In the way of complicated questions, each possible answer leads to more questions:

Why have women produced fewer paintings? Why are the topics of women's paintings not considered "great"? Why are women who clearly show the same technical skill as their celebrated male contemporaries nevertheless dismissed?

Some excerpts from the essay:

The fault lies not in our stars, our hormones, our menstrual cycles, or our empty internal spaces, but in our institutions and our education . . .

Historical conditions made being an artist exceedingly difficult for most women. During the Renaissance, women were excluded from artists' workshops and from conventional forms of training. . .

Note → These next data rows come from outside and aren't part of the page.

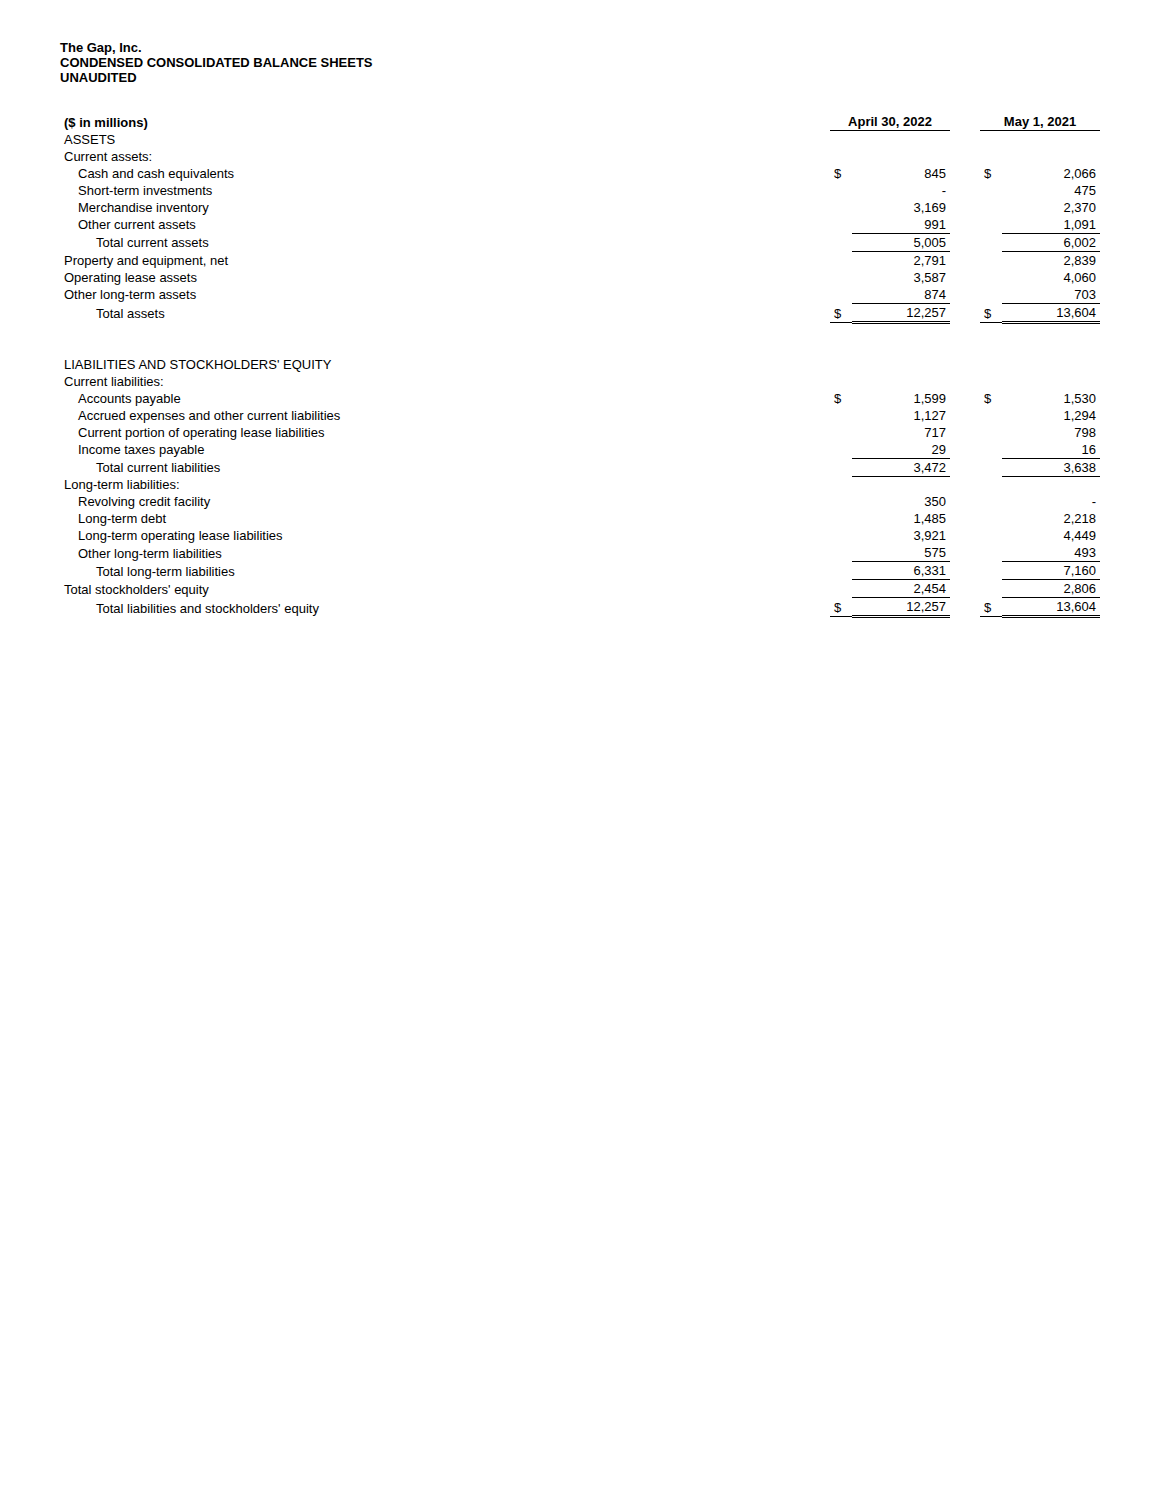The Gap, Inc.
CONDENSED CONSOLIDATED BALANCE SHEETS
UNAUDITED
| ($ in millions) | | April 30, 2022 | | May 1, 2021 |
| --- | --- | --- | --- | --- |
| ASSETS | | | | | | |
| Current assets: | | | | | | |
| Cash and cash equivalents | | $ | 845 | | $ | 2,066 |
| Short-term investments | | | - | | | 475 |
| Merchandise inventory | | | 3,169 | | | 2,370 |
| Other current assets | | | 991 | | | 1,091 |
| Total current assets | | | 5,005 | | | 6,002 |
| Property and equipment, net | | | 2,791 | | | 2,839 |
| Operating lease assets | | | 3,587 | | | 4,060 |
| Other long-term assets | | | 874 | | | 703 |
| Total assets | | $ | 12,257 | | $ | 13,604 |
| LIABILITIES AND STOCKHOLDERS' EQUITY | | | | | | |
| Current liabilities: | | | | | | |
| Accounts payable | | $ | 1,599 | | $ | 1,530 |
| Accrued expenses and other current liabilities | | | 1,127 | | | 1,294 |
| Current portion of operating lease liabilities | | | 717 | | | 798 |
| Income taxes payable | | | 29 | | | 16 |
| Total current liabilities | | | 3,472 | | | 3,638 |
| Long-term liabilities: | | | | | | |
| Revolving credit facility | | | 350 | | | - |
| Long-term debt | | | 1,485 | | | 2,218 |
| Long-term operating lease liabilities | | | 3,921 | | | 4,449 |
| Other long-term liabilities | | | 575 | | | 493 |
| Total long-term liabilities | | | 6,331 | | | 7,160 |
| Total stockholders' equity | | | 2,454 | | | 2,806 |
| Total liabilities and stockholders' equity | | $ | 12,257 | | $ | 13,604 |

Women were not allowed to study drawing from the nude figure in the nineteenth century, where such exclusion meant a lack of skill prerequisites for making "great" art. They painted mothers and children and flowers - people and objects accessible to them - rather than "history paintings" of battles and so-called "worldly deeds."

This is a great essay, and should be read by anyone with even a passing interest in art history. She examines not only the historical conditions that excluded women from the art world, but the patriarchal aesthetic prejudice present even in modern galleries and museums.

So, of course, the answer to the question is that there are great women artists. They just haven't been as recognized as they deserve to be.